7.1 The South Improvement Company
In 1863, the young Rockefeller started with a partner a small refinery in
Cleveland. The company does well and grows. In 1870 he reorganizes his company and found
the Standard Oil Company. In 1871, some refiners discuss the possibility of
making an alliance big enough to convince the railroads to give them special rebates for
the shipping of oil, and extra premiums for their competitors. They realized that the
speculative nature of their business would be done with if they became the only buyers and
only sellers. Looking for an existing company to buy its name and charter, they found the South
Improvement Company. The name was good, as it meant nothing. People involved in this
company stood for no more that 10% of the total American refining business, but told the
railroads that they stood for the majority. The Standard Oil was the main
shareholder and led the operations. This was the beginning of the alliance with the
railroads described above. The advantage over the competition was decisive, and the
leverage on the producers was soon to be felt.
7.2 The 1872 Oil War
In early 1872, after a leak, a rumor spread through the Oil Regions, a rumor of a
"great scheme between the railroads and the refiners to control the purchase and
shipping of crude oil". At the same time, an employee disclosed prematurely the new
railroads rates, twice as expensive as before. The rage of the producers immediately led
to demonstrations, a press campaign in the Oil City Derrick and petitions to
the Pennsylvania legislature and to Washington. The producers decided not to deliver a
drop of oil more. The Standard Oil Company had to close its refineries for technical
unemployment and waited patiently for greed and hunger to break the enemy's front.

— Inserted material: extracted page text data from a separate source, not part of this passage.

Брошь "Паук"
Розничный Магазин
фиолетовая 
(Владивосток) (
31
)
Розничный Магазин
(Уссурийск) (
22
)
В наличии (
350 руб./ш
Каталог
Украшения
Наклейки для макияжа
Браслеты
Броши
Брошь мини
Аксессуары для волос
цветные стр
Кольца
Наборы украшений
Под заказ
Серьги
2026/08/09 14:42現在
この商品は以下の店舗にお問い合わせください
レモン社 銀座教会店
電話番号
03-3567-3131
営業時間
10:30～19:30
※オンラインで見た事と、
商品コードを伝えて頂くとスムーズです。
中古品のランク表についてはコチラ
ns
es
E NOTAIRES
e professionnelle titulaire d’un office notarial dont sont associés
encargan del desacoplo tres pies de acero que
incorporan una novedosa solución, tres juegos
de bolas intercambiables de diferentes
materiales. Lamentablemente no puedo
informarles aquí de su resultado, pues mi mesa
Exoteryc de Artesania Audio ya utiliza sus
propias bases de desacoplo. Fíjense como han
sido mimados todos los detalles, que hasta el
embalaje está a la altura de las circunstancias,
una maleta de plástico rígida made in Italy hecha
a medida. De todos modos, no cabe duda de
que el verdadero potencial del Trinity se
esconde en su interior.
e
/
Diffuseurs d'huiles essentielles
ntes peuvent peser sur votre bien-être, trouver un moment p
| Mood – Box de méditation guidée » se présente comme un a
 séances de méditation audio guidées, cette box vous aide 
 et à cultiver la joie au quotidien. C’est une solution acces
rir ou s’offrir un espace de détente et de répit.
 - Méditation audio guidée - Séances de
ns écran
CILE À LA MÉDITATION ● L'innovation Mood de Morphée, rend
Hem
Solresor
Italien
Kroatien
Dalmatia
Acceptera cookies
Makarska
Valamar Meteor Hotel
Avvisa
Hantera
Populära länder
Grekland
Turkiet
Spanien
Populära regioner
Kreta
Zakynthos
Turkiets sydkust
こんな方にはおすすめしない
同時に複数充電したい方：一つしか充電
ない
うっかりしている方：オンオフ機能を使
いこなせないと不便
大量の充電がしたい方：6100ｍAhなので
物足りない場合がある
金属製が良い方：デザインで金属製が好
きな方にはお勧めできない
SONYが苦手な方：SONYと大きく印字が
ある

After an investigation had revealed the preferential rebates given for rail transport,
a court ordered a unique rate. Congress concluded that the South Improvement Company
was the most enormous and most daring of all the conspirations that a free country had
ever seen. An other man would have let the anger and despise win over him, but not
Rockefeller. He had a mind that, when faced to wall, tried to circumvent it subreptiously
or to find a hole. And so was did he do ?
He went on asking for preferential rebates ! And the railroads had to yield, as the
means of transportation between oil fields and refineries were numerous (several railroads
and a canal) and a big client like the Standard could have his will done, always menacing
to switch to a competitor in case of non cooperation. The only thing that changed was that
the importance of keeping these deals secret were now clearer.
This oil war had after all a nice ending for Mr. Rockefeller, but he had still a
lot to do. Too many independent refiners were left to let him make an monopolist price,
and he quickly settled to eradicate them.